Fui treinada para contar coisas para os outros. Basicamente fatos cotidianos bobos. Todos eles. O atropelamento de um cachorro numa via em que não podia passar carros, o escândalo de uma socialite numa festa, a corrupção de um grande órgão do governo. Todo esse tipo de banalidade.
A futilidade nem está no fato em si, mas no fato de que a notícia tem que ser descartável e incompleta. Uma matéria definitiva sobre qualquer coisa é o fim do interesse sobre o assunto (e o fim do ganha pão de muita gente). Análises supérfluas são sempre bem-vindas nesse cenário. O jornalismo nunca atinge a raiz do problema porque se perde nos efeitos, fica cego relatando dia-hora-lugar-quem-o-que-como-porquê. Numa análise política dificilmente se chega muito longe, os limites estão sempre nos últimos dez anos, mais ou menos.
Isso se deve também aos interesses dos veículos de comunicação. Assessoria de imprensa, ou não, há sempre um chefe que dita o que pode e o que não pode ser publicado. A regra se aplica a todos, reclamem ou não os profissionais que atuam neles. Não podemos ser ingênuos nisso também. Isso não deve se aplicar apenas nos veículos independentes, em que todos os que escrevem seguem a mesma linha editorial, por acreditarem nas mesmas coisas.
Em busca da objetividade perdida, os jornalistas acreditam realmente ser os porta-vozes da verdade, ao relatar fatos importantes para a sociedade. Nós sofremos de uma crise de raciocínio primária, pois o que nos ensinam nas escolas e nas redações é ir contra tudo o que nos falavam sobre bom e ruim, certo e errado.
Vi uma entrevista com o Gilberto Dimenstein num programa que gosto muito, Saca-Rolha, da Rede 21. Dimenstein enumerou três coisas que os jornalistas aprendem na faculdade que vão contra o pensamento lógico: 1) o tempo é nosso inimigo; 2) notícia ruim é notícia boa; e 3) o importante é o efêmero.
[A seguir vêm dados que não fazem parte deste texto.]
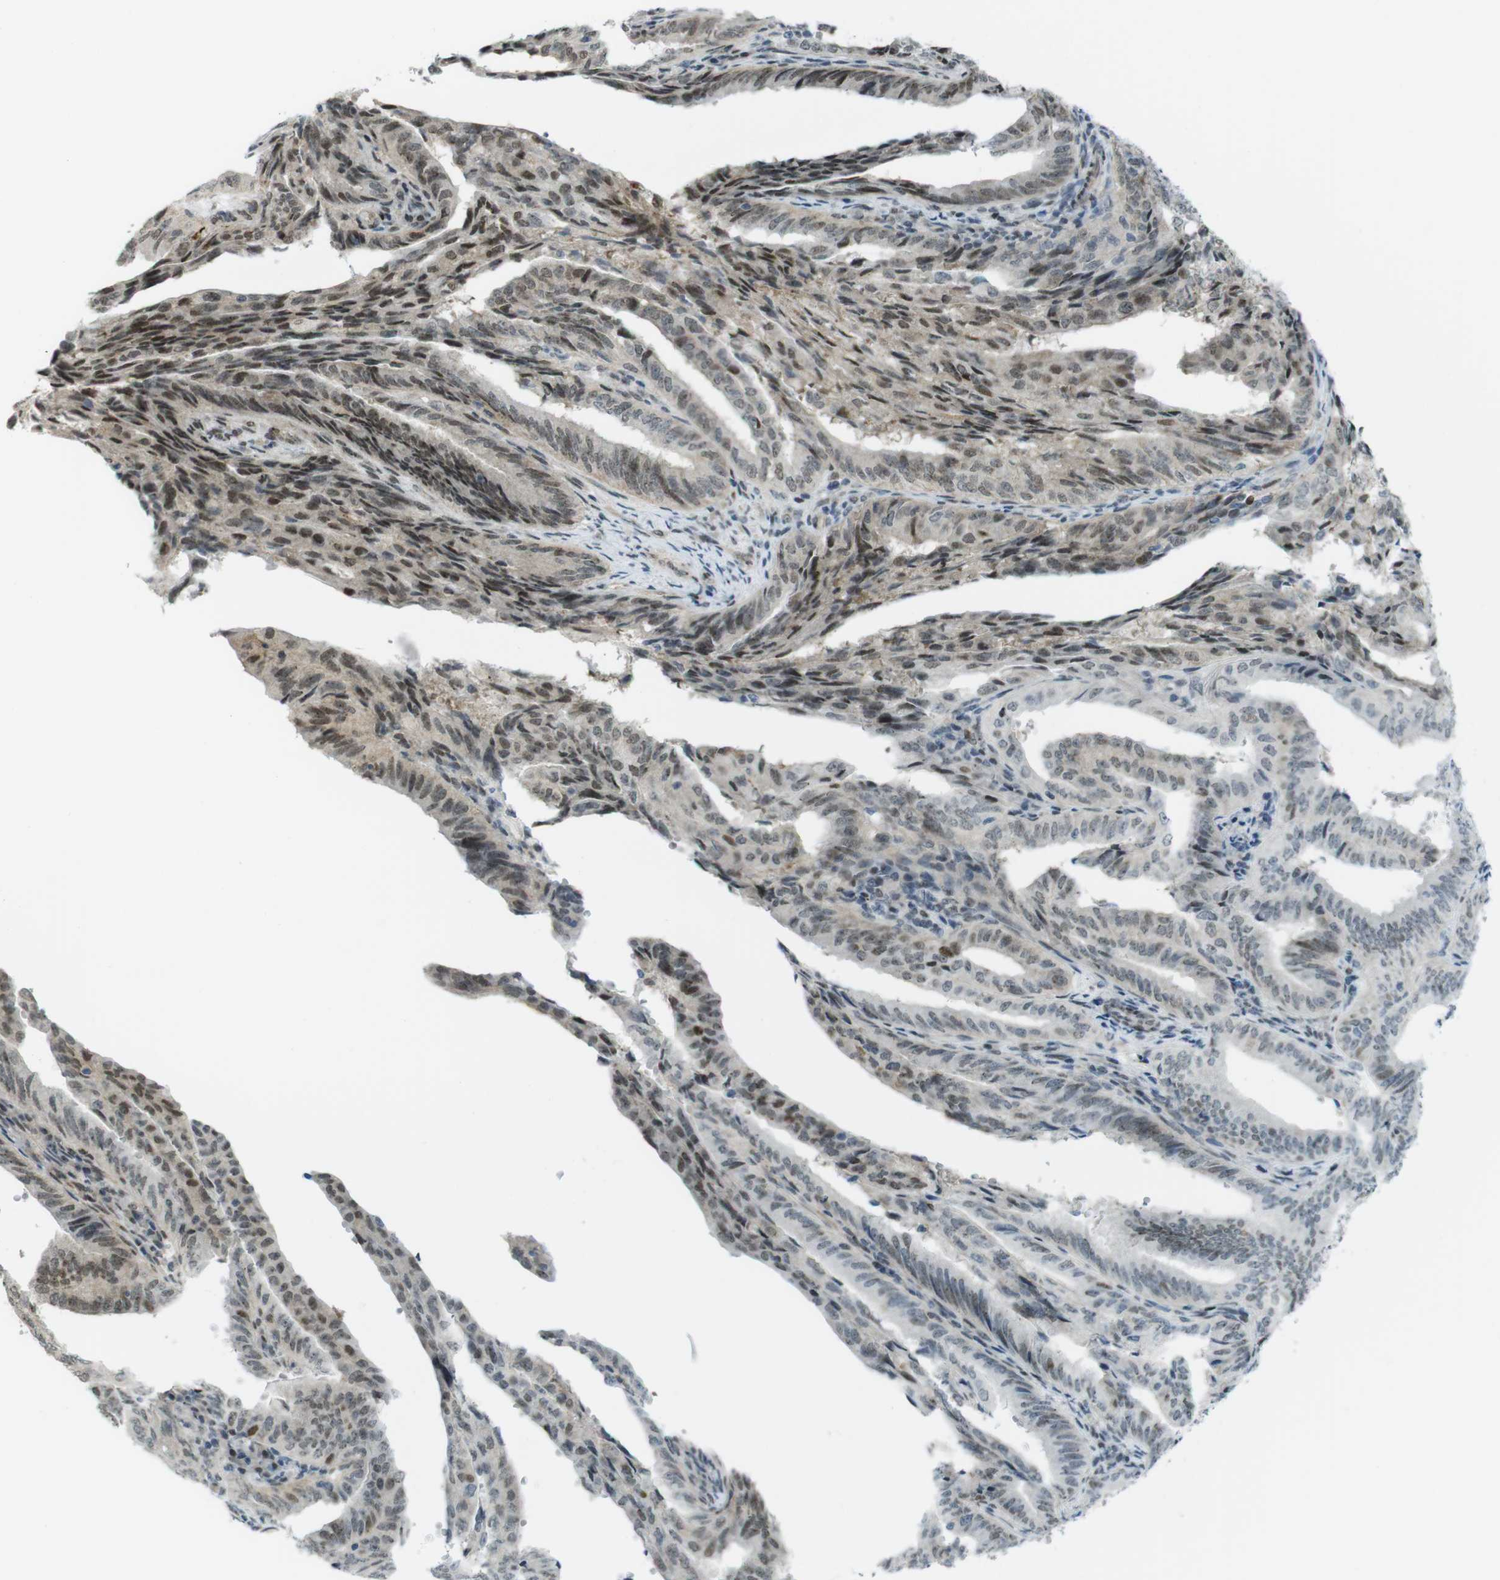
{"staining": {"intensity": "moderate", "quantity": "25%-75%", "location": "nuclear"}, "tissue": "endometrial cancer", "cell_type": "Tumor cells", "image_type": "cancer", "snomed": [{"axis": "morphology", "description": "Adenocarcinoma, NOS"}, {"axis": "topography", "description": "Endometrium"}], "caption": "DAB immunohistochemical staining of human endometrial cancer (adenocarcinoma) reveals moderate nuclear protein positivity in about 25%-75% of tumor cells. Nuclei are stained in blue.", "gene": "UBB", "patient": {"sex": "female", "age": 58}}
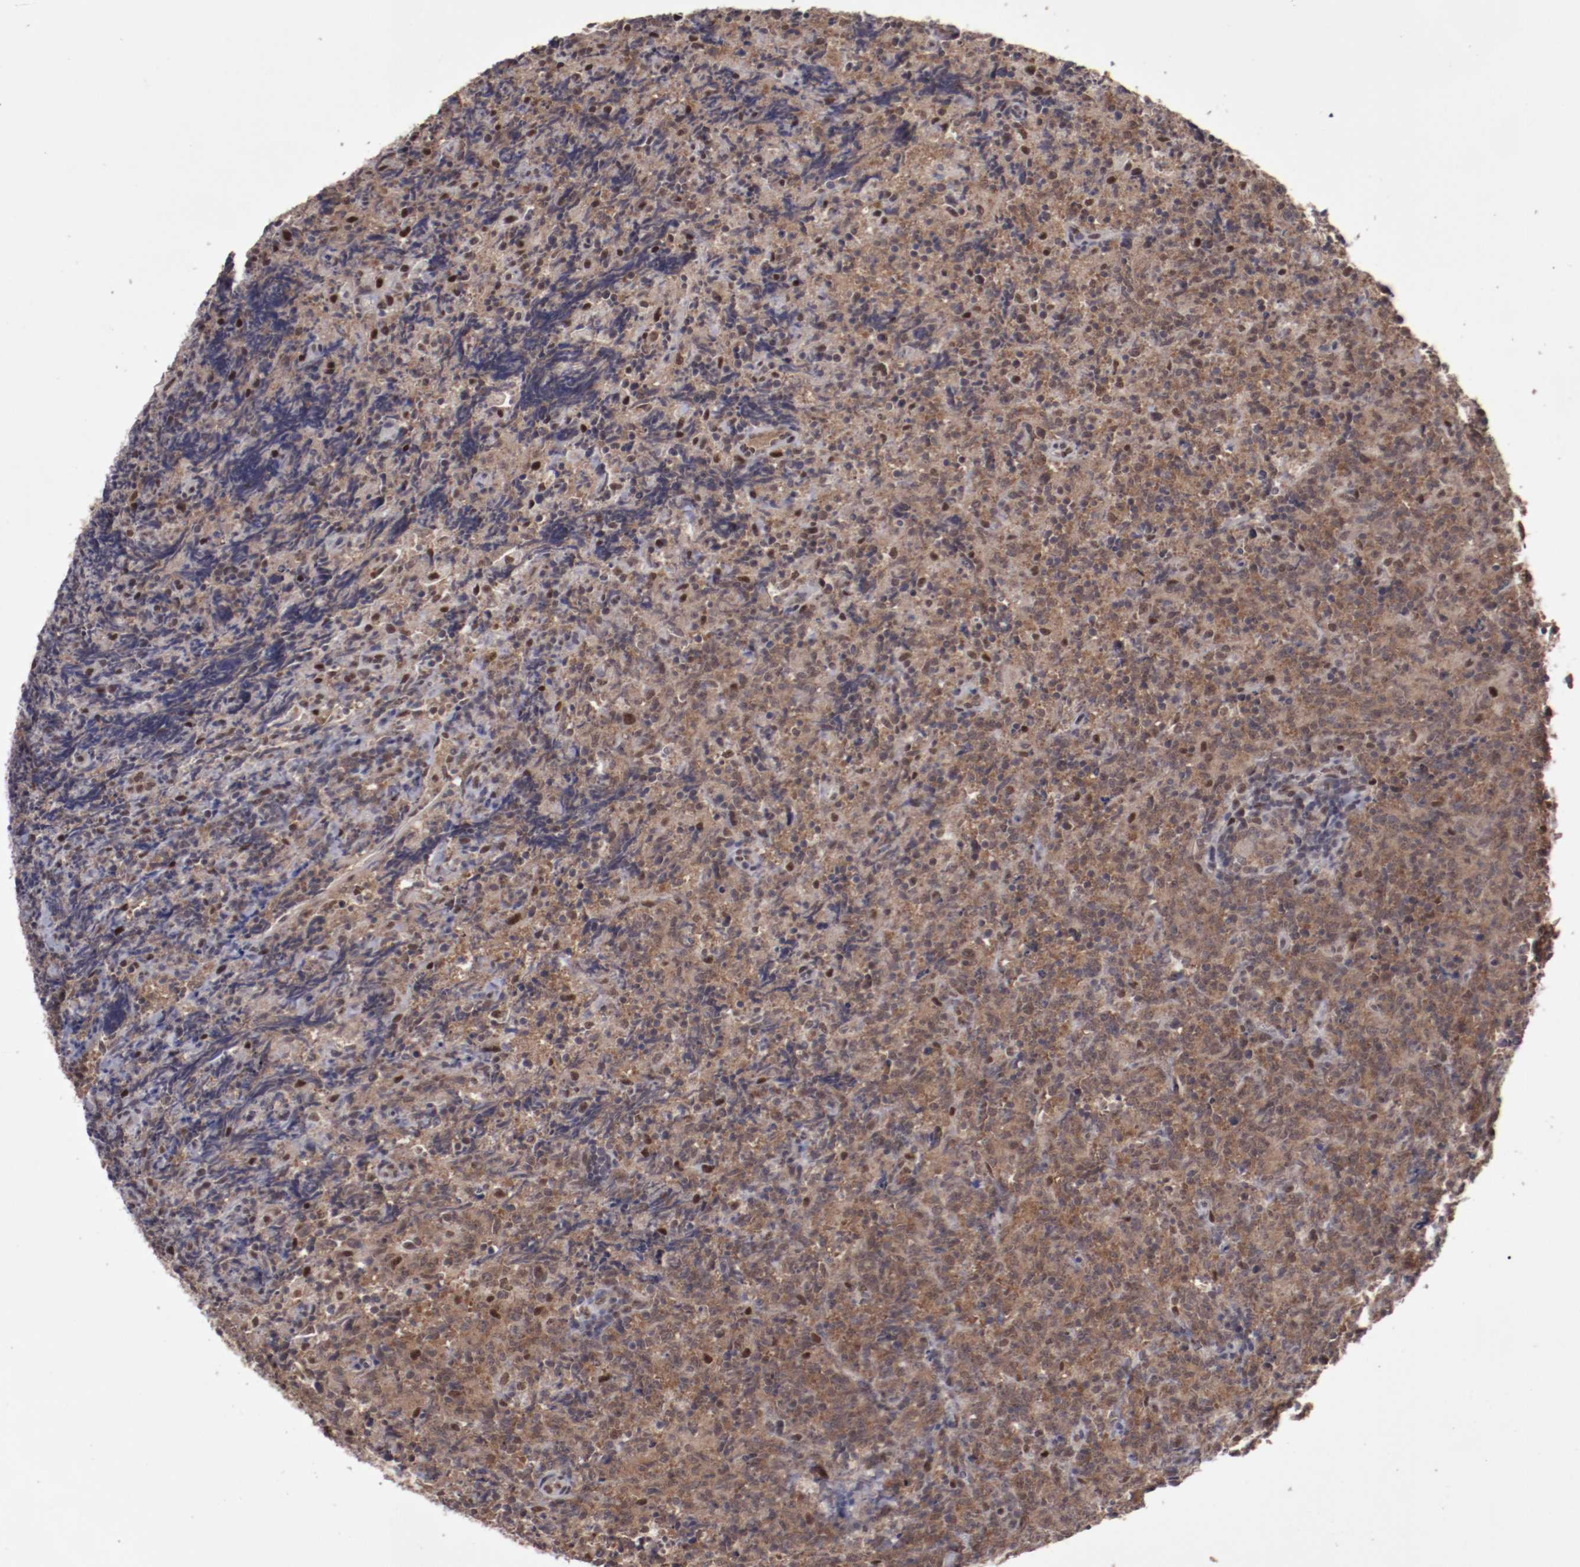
{"staining": {"intensity": "moderate", "quantity": "25%-75%", "location": "cytoplasmic/membranous,nuclear"}, "tissue": "lymphoma", "cell_type": "Tumor cells", "image_type": "cancer", "snomed": [{"axis": "morphology", "description": "Malignant lymphoma, non-Hodgkin's type, High grade"}, {"axis": "topography", "description": "Tonsil"}], "caption": "This is a micrograph of immunohistochemistry (IHC) staining of lymphoma, which shows moderate staining in the cytoplasmic/membranous and nuclear of tumor cells.", "gene": "ARNT", "patient": {"sex": "female", "age": 36}}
Está aí, só entrando em crise existencial mesmo. Todo o stress, a ansiedade do mundo vem de onde?
De tanto dizer que o jornal é o porta-voz da verdade, a sociedade acredita. O simples formato do jornal já dá o tom realístico dos fatos. Qualquer coisa que se diga neste formato será confundido com a verdade.
E sobre a objetividade jornalística, na melhor que a definição do Manual da Folha:
“Não existe objetividade em jornalismo. Ao redigir um texto e editá-lo, o jornalista toma uma série de decisões que são em larga medida subjetivas, influenciadas por suas posições pessoais, hábitos e emoções.
Isso não o exime, porém, da obrigação de ser o mais objetivo possível. Para retratar os fatos com fidelidade, reproduzindo a forma em que ocorreram, bem como suas circunstâncias e repercussões, o jornalista deve procurar vê-los com distanciamento e frieza, o que não significa apatia nem desinteresse”.
Manual Geral da Redação. Verbete Objetividade. Folha de S. Paulo, 1987.
Entrei em crise de identidade depois de ler isso. Não existe objetividade, mas preciso buscar ser o mais objetiva possível. Ser fria, sem ser apática. Ou seja, ser falsa para dizer a verdade. Por isso que decidi estudar Filosofia. Um pouco de sanidade neste mundo insano. Ah, e a verdade não existe.